`Strangers and Brothers' portrays private sorrow, public posture

For many readers C. P. Snow's novels are an acquired taste which turns out to be habit-forming. Snow, a British scientist-civil servant wrote books as a spare-time hobby -- 11 novels make up the sequence upon which the seven-part Masterpiece Theatre series, Strangers and Brothers (PBS, seven Sundays starting May 5, 9-10 p.m., check local listings) is based. Warning: The TV series can be as compelling as the novels themselves.

The fictional hero of the series is Lewis Eliot, a man whose career parallels Snow's in many respects, except for the recreational novel writing. The original novels take Lewis from around 1927 through the '60s, although not in chronological order. But this series reshuffles the events into chronological order, from 1927 through 1941. Lewis moves from Cambridge to London, where he becomes a barrister, then back to a combination of academia and civil service, finally ending up in a top-level governmental position during World War II, juggling career, marriage, friendships.

Lewis marries a woman who doesn't love him and anguishes his way through a long, unsatisfying marriage, finally coming to the realization that it is the lone, remote stranger within himself that is preventing him from enjoying any complete relationship. The disturbed, nonloving woman he chose suits him well, he discovers too late, since he is incapable of giving much more himself, although he fools himself and others into believing otherwise. As one character describes him: ``Lewis gets all of the anguish and none of the fun'' out of life.

Subtly directed by Ronald Wilson and Jeremy Summers, subtly acted by an impeccable cast including Shaughan Seymour, Sheila Ruskin, and Nigel Havers, from an even more subtle adaptation by Julian Bond, this BBC/WGBH series is so subtle that viewers may find it slipping away from them in its sometimes maddening vagueness. More than most Masterpiece Theatre series, it needs the guiding hand -- and words -- of Alistaire Cook to clarify some of the gaps in story line necessitated by the truncation from 11 novels to seven hours.

Some characters pop up once or twice, never to appear again; others who turn out to be main characters are so vaguely introduced that it is not until much later in the story that you realize they are permanent fixtures. But as the story records the superficiality and restraint of some of its characters, it also illuminates the very strength which allows them -- and their nation -- to carry on, no matter the adversity. Americans with stereotypical attitudes toward Britain may find it very ``British,'' because in many instances it tends to strengthen their English stereotypes.
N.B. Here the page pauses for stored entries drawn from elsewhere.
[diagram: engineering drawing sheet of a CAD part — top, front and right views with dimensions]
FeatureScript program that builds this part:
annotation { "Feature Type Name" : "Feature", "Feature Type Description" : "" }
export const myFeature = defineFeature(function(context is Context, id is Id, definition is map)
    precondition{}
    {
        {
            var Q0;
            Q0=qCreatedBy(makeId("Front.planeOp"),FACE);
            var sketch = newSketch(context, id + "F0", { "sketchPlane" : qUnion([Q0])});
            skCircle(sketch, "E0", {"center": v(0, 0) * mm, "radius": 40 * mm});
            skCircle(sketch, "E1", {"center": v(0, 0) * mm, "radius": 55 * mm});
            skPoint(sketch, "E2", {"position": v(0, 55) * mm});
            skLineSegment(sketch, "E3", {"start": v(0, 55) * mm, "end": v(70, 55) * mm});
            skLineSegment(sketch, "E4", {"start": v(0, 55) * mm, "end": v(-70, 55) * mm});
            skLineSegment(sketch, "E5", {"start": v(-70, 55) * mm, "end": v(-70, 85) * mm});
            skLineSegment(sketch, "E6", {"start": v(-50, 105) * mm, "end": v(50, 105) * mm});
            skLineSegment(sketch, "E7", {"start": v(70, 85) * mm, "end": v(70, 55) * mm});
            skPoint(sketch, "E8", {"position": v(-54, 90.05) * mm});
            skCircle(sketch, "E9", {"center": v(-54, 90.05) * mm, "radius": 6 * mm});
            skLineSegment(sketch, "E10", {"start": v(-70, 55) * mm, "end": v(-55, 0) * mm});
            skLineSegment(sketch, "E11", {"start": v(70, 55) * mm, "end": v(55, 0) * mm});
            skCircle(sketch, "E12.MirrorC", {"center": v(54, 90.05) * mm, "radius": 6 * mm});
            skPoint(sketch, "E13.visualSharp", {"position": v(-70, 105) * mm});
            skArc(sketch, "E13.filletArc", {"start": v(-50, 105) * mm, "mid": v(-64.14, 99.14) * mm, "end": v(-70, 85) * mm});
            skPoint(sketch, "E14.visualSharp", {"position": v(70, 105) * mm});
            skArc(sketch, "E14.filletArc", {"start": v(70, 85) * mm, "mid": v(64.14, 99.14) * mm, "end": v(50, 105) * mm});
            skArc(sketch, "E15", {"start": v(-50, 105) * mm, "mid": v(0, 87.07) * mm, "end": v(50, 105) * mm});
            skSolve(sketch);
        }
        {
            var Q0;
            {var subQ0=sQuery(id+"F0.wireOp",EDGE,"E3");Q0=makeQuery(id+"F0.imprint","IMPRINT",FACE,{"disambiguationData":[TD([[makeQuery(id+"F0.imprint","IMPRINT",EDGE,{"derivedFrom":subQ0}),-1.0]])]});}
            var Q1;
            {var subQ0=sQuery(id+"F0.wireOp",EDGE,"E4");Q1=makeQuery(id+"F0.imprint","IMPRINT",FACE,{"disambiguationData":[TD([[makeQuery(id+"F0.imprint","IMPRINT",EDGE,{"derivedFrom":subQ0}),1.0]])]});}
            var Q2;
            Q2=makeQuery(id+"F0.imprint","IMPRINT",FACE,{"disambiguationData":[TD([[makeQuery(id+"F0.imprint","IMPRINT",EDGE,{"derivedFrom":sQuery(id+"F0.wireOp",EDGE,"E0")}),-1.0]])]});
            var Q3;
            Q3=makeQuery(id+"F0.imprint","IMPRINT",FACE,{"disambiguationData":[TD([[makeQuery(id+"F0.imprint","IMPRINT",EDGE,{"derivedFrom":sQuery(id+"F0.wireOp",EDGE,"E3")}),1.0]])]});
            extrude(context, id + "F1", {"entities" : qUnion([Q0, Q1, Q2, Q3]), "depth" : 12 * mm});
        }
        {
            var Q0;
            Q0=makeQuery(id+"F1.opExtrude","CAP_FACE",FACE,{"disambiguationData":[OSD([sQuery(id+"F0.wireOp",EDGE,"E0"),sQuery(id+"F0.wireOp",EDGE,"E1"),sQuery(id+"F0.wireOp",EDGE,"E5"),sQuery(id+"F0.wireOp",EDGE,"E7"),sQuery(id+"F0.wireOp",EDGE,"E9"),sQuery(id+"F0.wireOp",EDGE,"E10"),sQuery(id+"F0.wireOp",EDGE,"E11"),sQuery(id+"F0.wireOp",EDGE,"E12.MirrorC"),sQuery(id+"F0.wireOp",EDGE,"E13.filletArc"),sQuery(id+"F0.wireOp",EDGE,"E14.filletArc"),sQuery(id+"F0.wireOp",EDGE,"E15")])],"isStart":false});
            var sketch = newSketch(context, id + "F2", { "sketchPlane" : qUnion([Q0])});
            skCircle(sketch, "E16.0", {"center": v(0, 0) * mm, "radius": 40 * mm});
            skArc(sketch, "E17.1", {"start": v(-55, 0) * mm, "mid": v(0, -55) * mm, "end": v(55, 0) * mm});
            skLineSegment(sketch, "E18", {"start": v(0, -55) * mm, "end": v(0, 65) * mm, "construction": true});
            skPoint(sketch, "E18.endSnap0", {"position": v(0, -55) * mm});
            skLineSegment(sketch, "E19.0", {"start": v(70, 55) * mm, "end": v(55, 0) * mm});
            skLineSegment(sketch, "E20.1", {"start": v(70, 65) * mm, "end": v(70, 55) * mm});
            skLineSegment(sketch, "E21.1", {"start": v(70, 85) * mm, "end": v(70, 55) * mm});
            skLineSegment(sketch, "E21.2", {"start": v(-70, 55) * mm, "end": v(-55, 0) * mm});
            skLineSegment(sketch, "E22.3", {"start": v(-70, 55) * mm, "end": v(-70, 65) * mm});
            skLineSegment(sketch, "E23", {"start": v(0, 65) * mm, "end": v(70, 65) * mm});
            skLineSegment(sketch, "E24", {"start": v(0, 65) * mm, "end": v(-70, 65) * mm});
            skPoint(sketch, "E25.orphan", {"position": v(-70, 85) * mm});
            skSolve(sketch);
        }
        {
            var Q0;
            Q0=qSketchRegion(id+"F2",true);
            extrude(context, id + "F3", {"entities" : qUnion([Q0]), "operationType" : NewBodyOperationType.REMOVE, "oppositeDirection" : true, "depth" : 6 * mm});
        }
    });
``Strangers and Brothers'' starts a bit slowly, and it is not until it is several hours along that viewers may find themselves emotionally involved. But meantime there is a superb picture of life in the pre-war British class-ridden society. And Episode 5, which seems to have little to do with the rest of the story, is a spellbinding study in academic politics as Cambridge fellows maneuver to replace the dying master of Lewis's college. It's a perplexing portrait of Machiavelli on campus.

Interwined amidst that and the final episode, which concentrates on the little-known story of Britain's attempts to produce an atomic bomb before America succeeds in producing one, is a sad and humbling tale of incomplete human beings trying to make their lives whole. Humanism battles technology throughout the struggle as people incapable of loving themselves find it impossible to love other people. The effect of their private agony reveals itself in their public posture.

Whether or not you are taken completely with the uninvolvement of ``Strangers and Brothers'' characters, you will find superbly involving dialogue scattered throughout the script. ``You're wonderful with people who don't matter, but you break the heart of anyone who loves you,'' accuses one of Lewis's later loves. She is protesting that he never really gives much of himself to anybody: ``You only issue bulletins about yourself,'' she says.

``Strangers and Brothers'' is a fascinatingly complex series overflowing with multileveled portraits of people who are strangers and brothers to themselves as well as to each other. If you choose to watch the series, they will undoubtedly become brothers, not strangers, to you, too.